Uma reportagem da Folha desta quarta desmoraliza de vez o programa — se assim se pode chamar — de ciclovias da cidade de São Paulo, a única, como direi?, obra de vulto de Fernando Haddad. Não só isso: a reportagem evidencia também, ainda que sem querer, as consequências de uma política autoritária e elitista. Já chego lá. Antes, uma digressão importante.
Haddad está com rinite alérgica. Por isso, decidiu tirar uma licença, que terminaria na quinta. Mas aí vem o feriado de 9 de Julho, então ele resolveu fazer a revolução constitucionalista do seu próprio conforto. Só volta na segunda próxima. Para quem nunca havia exibido sinais dessa moléstia leve, parece que a dele foi brava. Tenho rinite há 45 anos e nunca perdi um dia de serviço por causa disso.
Mas não reclamo, não! Que o prefeito Haddad fique na casa dele ou sei lá onde. Ele está naquela categoria de homens que rendem o dobro quando trabalham a metade. Se ficam, então, sem fazer nada: melhor! Não perturbam a vida de quem é ocupado. Assim, digo eu, fique em casa, prefeito! Mas volto às ciclofaixas.
A Folha visitou algumas em vários pontos da periferia. Reproduzo: “as ciclovias estão tomadas por sujeira, buracos, enchente, falta de sinalização, iluminação e fiscalização”. As fotos revelam a nojeira. Mas não só. O jornal traz outro dado relevante. “Das 32 subprefeituras da capital, só 6 não ganharam ainda ciclovias sob a gestão Haddad, todas na periferia: Sapopemba, Itaim Paulista e Guaianases, na zona leste, M’Boi Mirim, Cidade Ademar e Parelheiros, na zona sul. Desses locais, Sapopemba, Itaim Paulista e Cidade Ademar têm mais de duas mil viagens de bicicleta por dia, segundo pesquisa do Metrô. Entre 96 distritos, eles fazem parte dos 20 com mais ciclistas.”
Ao explicar o estado miserável das ciclofaixas na periferia, o diretor de planejamento da CET (Companhia de Engenharia de Tráfego), Tadeu Leite, afirma que as ciclovias chegam em alguns bairros periféricos antes de outras melhorias de infraestrutura. Pois é… Ocorre que aí não está a desculpa, mas a natureza do problema. Em vez de concorrer para melhorar, então, a infraestrutura das áreas mais pobres, Haddad opta por lhes dar de presente aquela faixa vermelho-amarronzada.
Tem explicação
Como se explica que haja mais ciclofaixas na região central e em áreas ricas, onde há menos bicicletas, do que nas áreas pobres e por que o estado de abandono das pistas na periferia? Para chegar à resposta, é preciso entrar um pouco na cabeça de um esquerdista como Haddad.

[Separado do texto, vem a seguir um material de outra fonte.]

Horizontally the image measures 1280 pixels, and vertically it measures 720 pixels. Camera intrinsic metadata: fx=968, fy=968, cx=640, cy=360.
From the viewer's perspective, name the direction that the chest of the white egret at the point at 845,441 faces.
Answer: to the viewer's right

Um político como ele não está interessado na eficiência. Ao implementar aqueles desertos vermelhos, ele não está pensando na mobilidade — ou faria tudo com mais vagar, com mais cuidado, com mais perícia, com mais diálogo com os moradores. Esquerdistas não estão nem aí para a realidade. Eles pretendem é vender uma ideia e reeducar as pessoas a seu modo.

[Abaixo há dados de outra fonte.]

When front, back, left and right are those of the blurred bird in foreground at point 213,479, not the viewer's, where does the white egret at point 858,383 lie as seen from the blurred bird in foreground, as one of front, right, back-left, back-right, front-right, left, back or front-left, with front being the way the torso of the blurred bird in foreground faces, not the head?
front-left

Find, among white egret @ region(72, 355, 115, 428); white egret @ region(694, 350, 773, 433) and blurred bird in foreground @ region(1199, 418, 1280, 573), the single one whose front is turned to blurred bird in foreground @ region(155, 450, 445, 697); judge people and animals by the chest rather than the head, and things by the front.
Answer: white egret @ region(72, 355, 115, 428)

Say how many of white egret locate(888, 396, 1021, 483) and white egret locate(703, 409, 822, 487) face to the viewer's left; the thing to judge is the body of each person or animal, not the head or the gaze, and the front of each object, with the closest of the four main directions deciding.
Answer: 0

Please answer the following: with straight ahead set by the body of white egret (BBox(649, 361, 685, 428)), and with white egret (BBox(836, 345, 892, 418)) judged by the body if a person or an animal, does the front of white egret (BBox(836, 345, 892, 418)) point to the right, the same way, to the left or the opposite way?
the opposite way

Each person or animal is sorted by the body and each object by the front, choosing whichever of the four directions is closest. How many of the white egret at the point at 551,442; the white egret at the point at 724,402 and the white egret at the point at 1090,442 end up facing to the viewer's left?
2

Os comunistas, por exemplo, nunca se importaram se suas escolhas iriam dar certo ou errado. Queriam era o triunfo de um valor. Durante a coletivização forçada da agricultura na extinta URSS, empreendida por Stálin, calcula-se que morreram 25 milhões de pessoas. É que o bigodudo assassino não estava coletivizando para matar a fome de ninguém. Ele o fazia porque queria pôr fim à propriedade privada no campo.
Haddad, um discípulo de Stálin e autor de um livro sobre a viabilidade do sistema soviético quando este já chegara ao fim, não implementa ciclovias para fazer o trânsito fluir melhor, para atender à demanda dos poucos que andam de bicicleta, para tornar melhor a vida na cidade. Ele as implanta porque é autor de uma tese. E quer impô-la onde há mais reação.
Assim, a área central e alguns bairros mais ricos, onde Haddad impôs as ciclofaixas, são para ele o que a Ucrânia foi para Stálin durante a coletivização forçada da agricultura. Se pudesse, o prefeito metia uma faixa nos quintais. Perto ele já está: em alguns lugares, elas foram desenhadas nas calçadas.
A natureza do ciclofaixismo de Haddad está exposta: ele quer comprar briga com aqueles que não votaram nem votarão nele e largou ao léu os que votaram. Afinal, ele é um homem de esquerda.